Excerpt provided: Begin
If you were to sit down to play against the Turk, you as an opponent, would move a piece and then you would watch as this mechanical figure would shift and move a piece of its own in response. And the Turk was a pretty good chess player. It frequently beat the opponents at face. Sometimes it would lose to particularly strong players, but it held its own pretty darn well. The man behind this invention was Wolfgang Fawn Kimplin, who was in the service of Maria Teresa, Empress of the

Holy Roman Empire. He had been invited to view a magician's performance in the court, so the story goes, and the Empress had invited him specifically and afterwards asked him what he thought, and allegedly he boasted he could create a much more compelling illusion than anything this magician did. Now, according to the story. The Empress essentially said, oh yeah, we'll prove it buster, and he was given six months to do just that. The turk was what he had to show for it in six months time, and it

reportedly went over like gang Busters. The wooden turk stood behind a cabinet, on top of which was the chessboard, and Kimplin would reportedly open the cabinet doors and reveal some gears and mechanics to prove that it was purely a mechanical system. In fact, the gears were masking a hidden compartment behind them, in which a human chess player was sitting inside, hunched over, keeping track of a game, using a smaller chessboard in front of them, and using

various levers to move the turk's limbs in response. Now, a lot of folks suspected that something was up from the get go, but you know, part of the fun of a magic trick is just not knowing what's going on. Some folks try very hard to figure out the process. I am not one of them. Others are just happy to be entertained by a very well performed trick. But in a way, the turk was a kind of black box. In fact, you could argue that a lot of magic

tricks pretty much fall into the black box category. The process is purposefully hidden from the viewer. If we could see what the magician was doing from beginning to end, all the way through and without any misdirection, then it would and be magic. We might admire the skill of the magician how quickly they were able to do things, but we wouldn't really consider it magical. So the output is dependent upon people not knowing the process the inputs

went through. Now that's not to say that you can appreciate a really good magic trick even if you know how it's done. One of the best examples I know of is Penn and Teller. They did a phenomenal version of the cups and balls routine where they used clear plastic cups and balls of aluminum foil to demonstrate how cups and balls works, and you can watch the entire time and even being able to see through the cups and see the moves they're being made, Teller does them

with such skill that it is truly phenomenal. It doesn't hurt that Penn is spouting off a lot of nonsense at the same time and misdirecting even as you're watching what's going on, I highly recommend you check it out on YouTube. Look for pen and teller cups and balls. You won't be disappointed. Now. The Turk, as far as I can tell, was always intended to be an entertainment, not necessarily something that was specifically meant to perpetuate some sort of hoax. You wouldn't call a stage magician a

huckster or a con man or anything like that. Their occupation is dependent upon misdirection and making impossible acts seem like they really happened, but always or nearly always with the implication that it's all an illusion or a trick of some sort. But not everyone is quite so forthcoming about the fact that the thing they're doing is done through trickery. For the scam artist, the black box creates

an incredible opportunity. As technological complexity outpaces the average person's understanding, the scam artists can create fake adjets and devices that they claim can do certain things and then count upon the ignorance of the average person to get away with it. Typically, the go to scam is to convince people with money to pour investments into the hoax technology in an effort to fund whatever the next phase of development is supposed to be, whether that's to bring a prototype into a

production model or to refine a design or whatever. But the end result is pretty much the same across the board. The corn artist tries to wheedle out as much money from their marks as they can before they pull up stakes and skip town, or they find some way to shift focus or punt any promises on delivering results further into the future, like that's the future me problem kind

of approach. Once in a blue moon, you might find someone who was just hoping to make enough time to come up with a way to do their hopes for real zes, or at least to simulate it close enough so that people are satisfied. That typically doesn't work out

so well. M. Thoromness. I'll get back to that. So let's talk about some examples of outright scams that leaned heavily on the black box concept, whether by having their supposed and actual operating mechanisms hidden or by obscuring how they really worked with a lot of nonsensical claims and techno babble. One historical scam artist was a guy named Charles Redheffer, who claimed to have built a perpetual motion machine.
Excerpt provided: End
Excerpted data: Begin
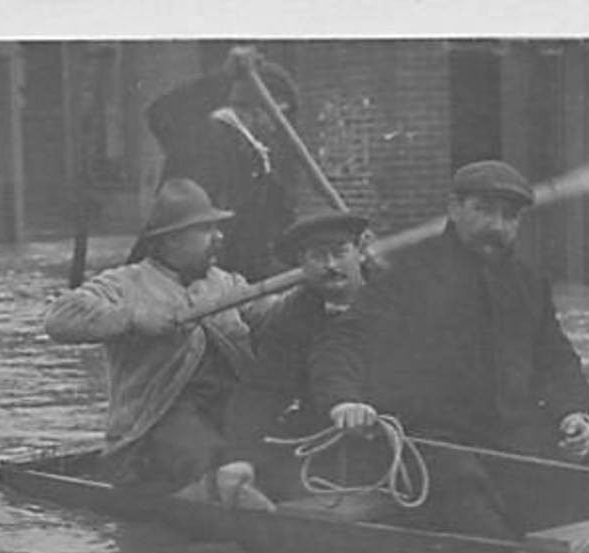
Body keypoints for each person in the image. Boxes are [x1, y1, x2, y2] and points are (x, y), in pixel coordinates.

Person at [308, 159, 589, 537]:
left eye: (509, 216)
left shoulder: (528, 284)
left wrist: (575, 415)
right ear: (454, 209)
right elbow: (344, 341)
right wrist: (344, 401)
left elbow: (556, 359)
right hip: (434, 438)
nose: (496, 226)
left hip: (514, 434)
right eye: (483, 211)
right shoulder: (405, 274)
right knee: (467, 497)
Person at [43, 178, 275, 510]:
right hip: (151, 433)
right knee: (209, 459)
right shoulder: (125, 283)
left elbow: (273, 315)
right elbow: (58, 318)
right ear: (171, 240)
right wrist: (133, 317)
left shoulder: (225, 283)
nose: (219, 237)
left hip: (226, 415)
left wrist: (319, 290)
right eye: (206, 230)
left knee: (270, 450)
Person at [222, 210, 375, 497]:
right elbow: (263, 390)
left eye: (340, 252)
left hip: (402, 431)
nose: (331, 265)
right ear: (302, 264)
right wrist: (239, 456)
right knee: (275, 478)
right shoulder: (293, 317)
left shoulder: (398, 298)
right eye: (318, 256)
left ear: (361, 251)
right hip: (326, 434)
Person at [139, 47, 299, 281]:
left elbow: (278, 215)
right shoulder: (207, 135)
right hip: (185, 271)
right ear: (251, 110)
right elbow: (162, 113)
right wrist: (224, 77)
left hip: (235, 272)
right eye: (279, 115)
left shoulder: (257, 153)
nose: (279, 126)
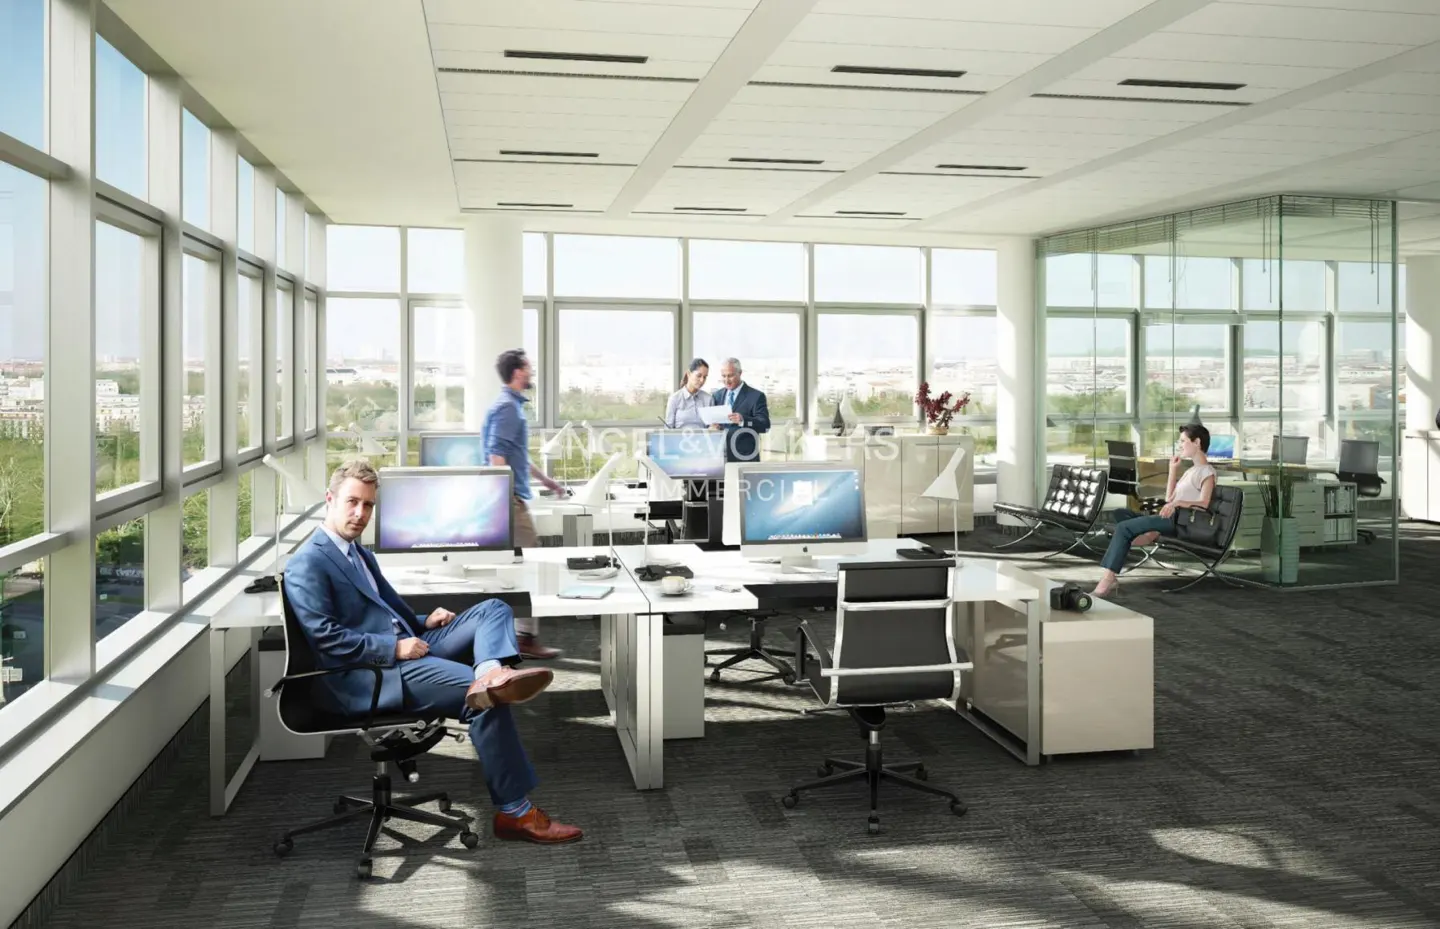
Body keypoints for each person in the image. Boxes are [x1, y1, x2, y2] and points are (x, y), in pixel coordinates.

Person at [284, 460, 583, 844]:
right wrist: (394, 647)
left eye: (369, 506)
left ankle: (491, 670)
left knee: (494, 608)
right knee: (485, 700)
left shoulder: (357, 552)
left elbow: (387, 609)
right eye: (352, 503)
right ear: (330, 499)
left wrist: (423, 621)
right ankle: (516, 814)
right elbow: (325, 638)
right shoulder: (308, 561)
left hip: (408, 648)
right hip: (372, 673)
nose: (361, 514)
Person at [483, 348, 565, 660]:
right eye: (529, 368)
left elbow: (517, 456)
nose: (532, 372)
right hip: (508, 500)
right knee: (529, 564)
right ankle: (524, 638)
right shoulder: (507, 408)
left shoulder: (511, 407)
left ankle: (518, 635)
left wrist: (546, 481)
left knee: (518, 565)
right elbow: (496, 455)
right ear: (517, 372)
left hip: (510, 496)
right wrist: (504, 501)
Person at [1093, 424, 1216, 598]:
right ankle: (1148, 534)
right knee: (1121, 513)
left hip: (1179, 521)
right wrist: (1173, 470)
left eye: (1183, 441)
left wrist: (1178, 503)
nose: (1180, 445)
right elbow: (1169, 499)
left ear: (1197, 442)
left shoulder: (1207, 472)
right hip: (1168, 516)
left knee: (1122, 529)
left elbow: (1204, 504)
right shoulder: (1191, 470)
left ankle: (1108, 578)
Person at [711, 357, 770, 462]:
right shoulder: (717, 396)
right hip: (720, 458)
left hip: (745, 458)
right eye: (723, 376)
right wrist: (713, 426)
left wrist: (743, 421)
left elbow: (765, 425)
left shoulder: (756, 396)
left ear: (740, 373)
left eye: (730, 376)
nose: (726, 380)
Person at [664, 358, 714, 428]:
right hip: (679, 438)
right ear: (689, 374)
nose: (702, 380)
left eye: (705, 377)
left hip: (703, 438)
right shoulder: (674, 399)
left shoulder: (709, 399)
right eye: (699, 376)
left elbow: (711, 428)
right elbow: (668, 429)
Excerpted data: End
▶ **Work request 1**
Answer these questions from the excerpt about the Turk:
(a) How much time was the Turk's inventor given to create his illusion?
(b) What did Penn and Teller use for the cups and the balls in their version of the routine?
(c) What did Charles Redheffer claim to have built?
▶ **Work request 2**
Copy the excerpt about the Turk word for word, from "of approach. Once" to "perpetual motion machine.".

▶ **Your response 1**
(a) Six months.
(b) Clear plastic cups and balls of aluminum foil.
(c) A perpetual motion machine.

▶ **Your response 2**
of approach. Once in a blue moon, you might find someone who was just hoping to make enough time to come up with a way to do their hopes for real zes, or at least to simulate it close enough so that people are satisfied. That typically doesn't work out

so well. M. Thoromness. I'll get back to that. So let's talk about some examples of outright scams that leaned heavily on the black box concept, whether by having their supposed and actual operating mechanisms hidden or by obscuring how they really worked with a lot of nonsensical claims and techno babble. One historical scam artist was a guy named Charles Redheffer, who claimed to have built a perpetual motion machine.